Senate Majority Leader Charles Schumer and the Chairwoman of the House Committee on Science, Space, and Technology, Eddie Bernice Johnson, are long-standing champions of immigration reform. Senator Schumer—who led the Border Security, Economic Opportunity, and Immigration Modernization Act of 2013 that provided two statutory pathways for international entrepreneurs—also emphasized the importance of pairing National Science Foundation funding proposals with immigration reform before he introduced the Endless Frontier Act. Chairwoman Johnson championed legislation in the last Congress to provide Green Cards to US-educated STEM PhD graduates.
The success of the US scientific enterprise—and its ability to create jobs—relies heavily on the contribution of scientists who came to the United States from around the world and work alongside the domestic STEM workforce. This can be clearly seen in the examples set by dynamic US immigrants: Katalin Karikó came to the United States from Hungary and performed the foundational research that led to mRNA vaccines for COVID-19; Ibrahim AlHusseini moved to the United States as a student and founded FullCycle, an investment company working to reverse the effects of climate change; and Sethuraman Panchanathan, who helped Arizona State University become a major research university before he was unanimously confirmed by the US Senate to lead the National Science Foundation in 2020.
Despite protectionist rhetoric over the past decade, there has never been any doubt that the success of the US innovation engine rests on its ability to attract global talent. As aerospace expert and former Under Secretary of the Army Norm Augustine said in April 2021 testimony to Congress, “It is vitally important that more of America’s youth be motivated and qualified to pursue careers in science and engineering; yet, without continuing to attract talent from around the world there is little chance that America can remain competitive.”

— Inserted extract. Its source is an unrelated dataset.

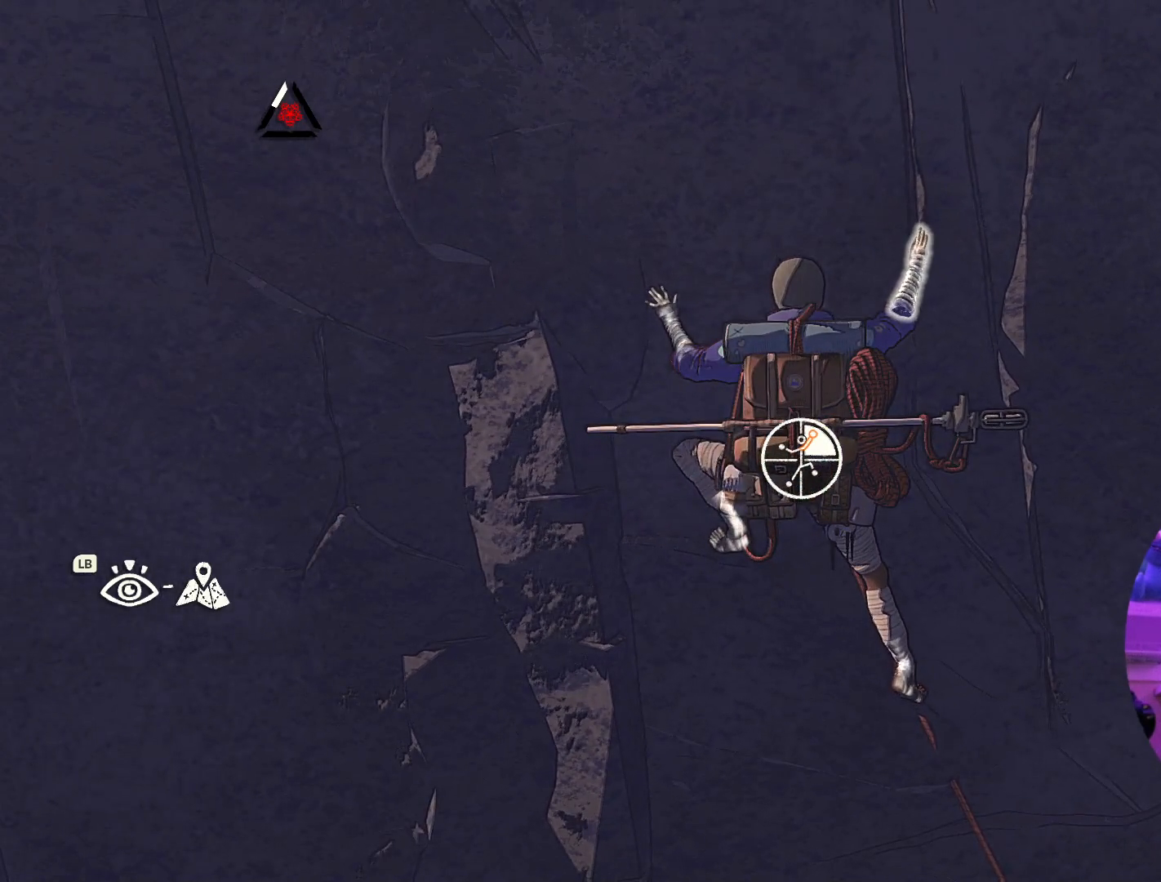
{"dt_ms": 500, "buttons": ["R1"], "left_stick": "center", "right_stick": "up", "events": []}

To “put America in a position to outgrow, out-innovate, and out-compete” other countries, as Senator Todd Young put it in reintroducing the Endless Frontier Act, the United States must redouble its efforts toward fostering an open and global scientific community. This means formalizing the country’s relationship with foreign scholars. The United States needs to attract promising students and highly skilled workers and support their drive and ambition—not only when they’re celebrated but also when they’re at the beginning of their careers. Policymakers must recognize that the nation’s ability to draw talented and ambitious immigrants from around the world enriches US scholarship, US culture, and US industry. This acknowledgment of value needs to be enshrined in legislation that cannot be repealed with every new presidency.
The key to being a global leader in science and technology over the next 75 years is recognizing who helped make the United States powerful in the first place. As legislators seek to dramatically expand the nation’s scientific enterprise, US leaders should be sure to put up a “Now Hiring” sign in the window.